IV iron lowers mortality risk in anaemics

22 hours ago
Elvira Manzano
Elvira Manzano
Elvira Manzano
Elvira Manzano
IV iron lowers mortality risk in anaemics

A retrospective study spanning 25 years has shown that intravenous (IV) iron therapy in hospitalized patients with iron-deficiency anaemia and acute infections is associated with a lower risk of death.

Propensity-matched analyses of patients with various types of bacterial infection, including methicillin-resistant Staphylococcus aureus (MRSA) bacteraemia, pneumonia, and urinary tract infections (UTIs), showed that IV iron was associated with a 44-52% reduction in short-term mortality and a 27-40% reduction in long-term mortality. [ASH 2025, abstract 5]

Dr Haris Sohail from Charleston Area Medical Center, West Virginia, who presented at ASH 2025, said the findings challenge the belief that IV iron worsens outcomes in acute infections by nourishing bacteria. “Many patients have been left untreated during critical times when their body needed IV iron most, and until now, no large-scale study supported or refuted these concerns,” he said during a press briefing. “Old beliefs may be preventing our patients from receiving life-saving treatment.”

Controversial in infection settings

Dr Jacquelyn Powers of Texas Children’s Haematology Center in Houston, Texas, US, who introduced the study during the plenary session, said iron plays key roles in countless cellular processes. However, the critical micronutrient is restricted during acute infections, presumably by the immune system to reduce its availability to pathogens.

“IV iron is controversial in the setting of infection,” she said, noting that physicians have been trained to avoid it. “Iron is required by the patient for optimal health, but it is also essential to bacteria and viruses during inflammatory states.”

Old belief challenged

Dr Robert Sackstein from Harvard Medical School in Boston, Massachusetts, US, said the increase in ferritin during infections is to bind up iron. “It’s part of the innate immune response to protect against pathogens.
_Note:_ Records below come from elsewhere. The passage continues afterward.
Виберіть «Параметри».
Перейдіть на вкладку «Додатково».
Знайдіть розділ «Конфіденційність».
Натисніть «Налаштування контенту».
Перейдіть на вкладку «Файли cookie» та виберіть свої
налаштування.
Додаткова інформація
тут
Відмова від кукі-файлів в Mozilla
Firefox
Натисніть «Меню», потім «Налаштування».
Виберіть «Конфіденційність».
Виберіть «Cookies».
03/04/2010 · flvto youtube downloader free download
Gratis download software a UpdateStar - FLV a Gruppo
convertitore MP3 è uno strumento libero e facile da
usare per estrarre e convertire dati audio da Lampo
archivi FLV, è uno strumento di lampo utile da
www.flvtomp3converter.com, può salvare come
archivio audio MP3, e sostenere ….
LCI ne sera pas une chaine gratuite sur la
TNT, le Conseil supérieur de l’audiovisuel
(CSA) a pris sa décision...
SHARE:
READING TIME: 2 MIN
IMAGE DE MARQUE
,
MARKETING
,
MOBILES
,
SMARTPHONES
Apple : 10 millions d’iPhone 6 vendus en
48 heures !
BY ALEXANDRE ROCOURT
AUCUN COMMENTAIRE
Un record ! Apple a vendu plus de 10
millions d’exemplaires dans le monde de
So, your data is giving us a new pause on that theory or perception,” he told Sohail.

When asked how that perception has persisted for decades, Sohail responded that it was likely based on theoretical laboratory work in which researchers “saw that hydrophilic bacteria have a higher risk of growing when we give iron.” However, he said that in the setting of infection, patients are receiving antibiotics.

Researchers analysed data from the TriNetX Research Network to identify adult hospitalized patients with iron-deficiency anaemia and acute infections from 2002 to 2024. They compared those who received IV iron therapy in the week of the index infection with those who did not, matched for age, sex, race or ethnicity, comorbidities, haemoglobin, ferritin, and procalcitonin.

The analysis included 16,866 patients diagnosed with MRSA bacteraemia (8,433 who received iron and 8,433 who did not), 38,562 with pneumonia, 37,226 with a UTI, 8,864 with colitis, and 16,808 with cellulitis.

Across groups, approximately 40 percent had chronic kidney disease. Heart failure was a comorbidity in up to 40 percent of patients and over 50 percent in the pneumonia group. Mean haemoglobin ranged from 9.1 to 9.4 at baseline.

At 14 days after the index infection, survival outcomes between the IV iron and non-IV iron groups were as follows: MRSA bacteraemia: 97.6 percent vs 95 percent (HR, 0.48), pneumonia: 95.7 percent vs 91.5 percent (HR, 0.50), UTI: 97.6 percent vs 95.7 percent (HR,0.56), colitis: 97.6 percent vs 95.5 percent (HR, 0.52), and cellulitis: 98.5 percent vs 97.4 percent (HR, 0.55).

At 90 days, survival outcomes were as follows: MRSA bacteraemia: 88.6 percent vs 83.8 percent (HR, 0.67), pneumonia: 84.7 percent vs 78.1 percent (HR, 0.66), UTI: 89.1 percent vs 85.6 percent (HR, 0.73), colitis: 89.7 percent vs 83.8 percent (HR, 0.60), and cellulitis (HR, 92.2 percent vs 89.2 percent (HR, 0.70).

Patients treated with IV iron had fewer red blood cell transfusions and greater improvement in haemoglobin at both 14 days and 60–90 days. Haemoglobin increases consistently exceeded 1.2 g/dL in patients treated with IV iron vs 0.7 to 1 g/dL in those without iron.

Lengths of hospital stay were similar across all groups, except in the MRSA bacteraemia and UTI cohorts, which were slightly longer for those treated with IV iron (+0.1 and +0.3 days, respectively).